[Extracted records]

|---|

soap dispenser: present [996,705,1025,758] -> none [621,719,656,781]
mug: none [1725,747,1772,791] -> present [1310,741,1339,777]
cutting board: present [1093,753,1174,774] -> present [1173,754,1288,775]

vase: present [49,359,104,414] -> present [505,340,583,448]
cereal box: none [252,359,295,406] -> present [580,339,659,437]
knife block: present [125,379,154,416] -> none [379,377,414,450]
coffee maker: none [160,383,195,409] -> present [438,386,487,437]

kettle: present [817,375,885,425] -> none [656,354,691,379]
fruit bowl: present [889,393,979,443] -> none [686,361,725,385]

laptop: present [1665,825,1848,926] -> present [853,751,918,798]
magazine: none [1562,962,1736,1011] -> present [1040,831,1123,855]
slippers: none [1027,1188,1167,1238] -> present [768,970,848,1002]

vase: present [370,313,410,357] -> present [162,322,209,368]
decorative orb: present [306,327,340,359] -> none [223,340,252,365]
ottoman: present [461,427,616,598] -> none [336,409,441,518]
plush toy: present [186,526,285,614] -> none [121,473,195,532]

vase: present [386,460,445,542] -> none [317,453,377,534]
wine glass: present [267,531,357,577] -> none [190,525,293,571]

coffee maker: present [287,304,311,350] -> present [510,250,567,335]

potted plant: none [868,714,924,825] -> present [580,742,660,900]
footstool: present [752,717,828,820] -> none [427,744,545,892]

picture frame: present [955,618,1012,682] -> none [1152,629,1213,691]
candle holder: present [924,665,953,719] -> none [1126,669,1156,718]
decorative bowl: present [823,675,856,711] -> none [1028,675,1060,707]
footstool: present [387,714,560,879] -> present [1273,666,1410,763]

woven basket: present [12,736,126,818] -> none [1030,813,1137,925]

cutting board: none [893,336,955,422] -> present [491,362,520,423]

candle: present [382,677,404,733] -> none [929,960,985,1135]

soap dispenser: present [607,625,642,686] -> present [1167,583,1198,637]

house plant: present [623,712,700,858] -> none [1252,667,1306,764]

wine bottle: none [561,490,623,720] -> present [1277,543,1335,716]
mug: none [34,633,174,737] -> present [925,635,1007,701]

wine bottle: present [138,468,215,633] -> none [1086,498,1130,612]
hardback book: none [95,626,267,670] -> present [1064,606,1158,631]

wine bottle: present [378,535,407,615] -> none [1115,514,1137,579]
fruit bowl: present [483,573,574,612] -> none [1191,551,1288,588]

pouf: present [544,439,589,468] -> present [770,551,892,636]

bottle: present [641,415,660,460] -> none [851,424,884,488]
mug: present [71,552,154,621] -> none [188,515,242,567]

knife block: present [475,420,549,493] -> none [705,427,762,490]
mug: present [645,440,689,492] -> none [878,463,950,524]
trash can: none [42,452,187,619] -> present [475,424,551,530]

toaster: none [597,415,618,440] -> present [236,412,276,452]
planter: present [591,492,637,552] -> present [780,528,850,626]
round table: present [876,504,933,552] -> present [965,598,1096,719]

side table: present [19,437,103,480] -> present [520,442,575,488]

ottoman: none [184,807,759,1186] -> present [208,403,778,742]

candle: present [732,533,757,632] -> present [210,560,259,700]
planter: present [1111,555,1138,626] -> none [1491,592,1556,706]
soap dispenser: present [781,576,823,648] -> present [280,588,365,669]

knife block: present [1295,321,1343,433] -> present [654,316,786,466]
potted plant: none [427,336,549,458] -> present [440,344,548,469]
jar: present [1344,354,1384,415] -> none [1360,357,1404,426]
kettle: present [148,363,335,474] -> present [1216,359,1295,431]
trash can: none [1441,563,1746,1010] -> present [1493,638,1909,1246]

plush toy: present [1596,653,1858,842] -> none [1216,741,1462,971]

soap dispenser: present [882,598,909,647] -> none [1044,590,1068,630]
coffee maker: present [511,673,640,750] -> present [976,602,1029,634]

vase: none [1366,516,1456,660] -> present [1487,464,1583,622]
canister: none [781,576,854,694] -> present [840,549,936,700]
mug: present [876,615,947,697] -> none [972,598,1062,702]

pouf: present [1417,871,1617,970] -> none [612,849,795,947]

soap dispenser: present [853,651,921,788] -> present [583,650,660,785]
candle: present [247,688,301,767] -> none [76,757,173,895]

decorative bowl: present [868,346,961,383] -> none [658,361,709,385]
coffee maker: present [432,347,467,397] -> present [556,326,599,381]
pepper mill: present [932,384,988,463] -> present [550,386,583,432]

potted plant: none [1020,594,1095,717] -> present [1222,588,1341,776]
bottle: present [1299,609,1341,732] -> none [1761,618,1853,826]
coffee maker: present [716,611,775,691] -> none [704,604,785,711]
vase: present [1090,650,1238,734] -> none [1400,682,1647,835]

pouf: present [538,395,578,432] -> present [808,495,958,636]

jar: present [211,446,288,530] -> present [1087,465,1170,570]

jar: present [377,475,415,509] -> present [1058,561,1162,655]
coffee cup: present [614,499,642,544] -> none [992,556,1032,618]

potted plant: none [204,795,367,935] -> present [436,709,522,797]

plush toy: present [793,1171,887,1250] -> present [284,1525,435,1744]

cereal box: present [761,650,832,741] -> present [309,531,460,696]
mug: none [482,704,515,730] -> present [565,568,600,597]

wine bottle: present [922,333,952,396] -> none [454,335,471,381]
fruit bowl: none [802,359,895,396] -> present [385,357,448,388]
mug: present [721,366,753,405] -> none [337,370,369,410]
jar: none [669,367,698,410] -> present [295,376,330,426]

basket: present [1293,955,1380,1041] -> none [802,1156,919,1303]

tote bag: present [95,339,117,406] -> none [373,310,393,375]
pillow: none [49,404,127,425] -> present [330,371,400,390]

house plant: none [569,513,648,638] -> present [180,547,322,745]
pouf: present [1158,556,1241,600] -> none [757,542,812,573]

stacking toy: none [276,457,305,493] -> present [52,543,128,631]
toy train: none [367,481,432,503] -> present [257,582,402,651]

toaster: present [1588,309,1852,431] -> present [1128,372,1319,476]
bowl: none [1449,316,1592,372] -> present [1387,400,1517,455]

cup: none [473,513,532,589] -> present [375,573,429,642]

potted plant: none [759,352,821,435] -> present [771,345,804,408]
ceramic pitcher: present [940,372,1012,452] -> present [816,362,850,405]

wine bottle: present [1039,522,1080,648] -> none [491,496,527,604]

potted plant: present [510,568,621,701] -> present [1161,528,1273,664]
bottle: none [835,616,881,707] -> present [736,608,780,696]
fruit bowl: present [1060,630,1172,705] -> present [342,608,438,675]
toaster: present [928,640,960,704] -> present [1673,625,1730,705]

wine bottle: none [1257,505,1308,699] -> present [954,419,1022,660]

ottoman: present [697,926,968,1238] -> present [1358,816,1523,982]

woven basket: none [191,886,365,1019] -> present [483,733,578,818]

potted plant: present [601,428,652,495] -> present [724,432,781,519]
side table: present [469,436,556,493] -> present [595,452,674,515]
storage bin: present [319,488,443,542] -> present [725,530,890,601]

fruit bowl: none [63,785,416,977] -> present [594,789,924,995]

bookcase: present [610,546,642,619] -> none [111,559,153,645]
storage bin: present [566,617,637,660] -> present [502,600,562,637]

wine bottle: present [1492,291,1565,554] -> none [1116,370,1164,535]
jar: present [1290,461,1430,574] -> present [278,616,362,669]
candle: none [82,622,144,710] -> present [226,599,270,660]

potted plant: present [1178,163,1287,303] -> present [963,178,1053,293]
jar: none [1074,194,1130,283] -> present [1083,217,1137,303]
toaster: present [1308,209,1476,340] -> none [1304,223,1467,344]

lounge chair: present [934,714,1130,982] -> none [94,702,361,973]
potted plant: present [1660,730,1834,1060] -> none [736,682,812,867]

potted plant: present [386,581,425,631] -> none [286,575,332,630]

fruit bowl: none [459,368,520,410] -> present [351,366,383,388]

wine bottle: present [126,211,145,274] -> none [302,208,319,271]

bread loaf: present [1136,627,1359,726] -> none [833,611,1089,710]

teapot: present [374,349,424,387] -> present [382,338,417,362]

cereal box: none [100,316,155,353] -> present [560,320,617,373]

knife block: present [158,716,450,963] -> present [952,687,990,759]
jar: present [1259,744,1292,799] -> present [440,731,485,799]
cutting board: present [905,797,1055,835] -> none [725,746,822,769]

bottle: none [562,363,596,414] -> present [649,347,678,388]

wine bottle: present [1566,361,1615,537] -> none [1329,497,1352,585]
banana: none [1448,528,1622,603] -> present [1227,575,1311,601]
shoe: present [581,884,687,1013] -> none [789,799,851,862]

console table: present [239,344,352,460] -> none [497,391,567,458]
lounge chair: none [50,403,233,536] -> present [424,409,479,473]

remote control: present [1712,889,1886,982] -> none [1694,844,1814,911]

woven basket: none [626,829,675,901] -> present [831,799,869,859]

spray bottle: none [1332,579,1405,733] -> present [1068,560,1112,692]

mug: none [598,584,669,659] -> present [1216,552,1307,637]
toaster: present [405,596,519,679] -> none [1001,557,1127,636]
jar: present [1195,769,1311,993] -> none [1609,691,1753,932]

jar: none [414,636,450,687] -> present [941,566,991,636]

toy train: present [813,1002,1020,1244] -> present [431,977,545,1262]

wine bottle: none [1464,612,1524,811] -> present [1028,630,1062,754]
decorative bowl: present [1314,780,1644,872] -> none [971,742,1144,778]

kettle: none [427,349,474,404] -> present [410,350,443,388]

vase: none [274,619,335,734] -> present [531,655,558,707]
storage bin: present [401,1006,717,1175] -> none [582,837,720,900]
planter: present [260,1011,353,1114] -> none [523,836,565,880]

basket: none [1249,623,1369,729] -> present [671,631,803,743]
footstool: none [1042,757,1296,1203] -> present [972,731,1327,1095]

|---|

• Instructions for the task:
Repeat word for word every line from the start of the entries to the line holding "coffee maker: none", inclusive, and nothing else.

• Answer for this exercise:
soap dispenser: present [996,705,1025,758] -> none [621,719,656,781]
mug: none [1725,747,1772,791] -> present [1310,741,1339,777]
cutting board: present [1093,753,1174,774] -> present [1173,754,1288,775]

vase: present [49,359,104,414] -> present [505,340,583,448]
cereal box: none [252,359,295,406] -> present [580,339,659,437]
knife block: present [125,379,154,416] -> none [379,377,414,450]
coffee maker: none [160,383,195,409] -> present [438,386,487,437]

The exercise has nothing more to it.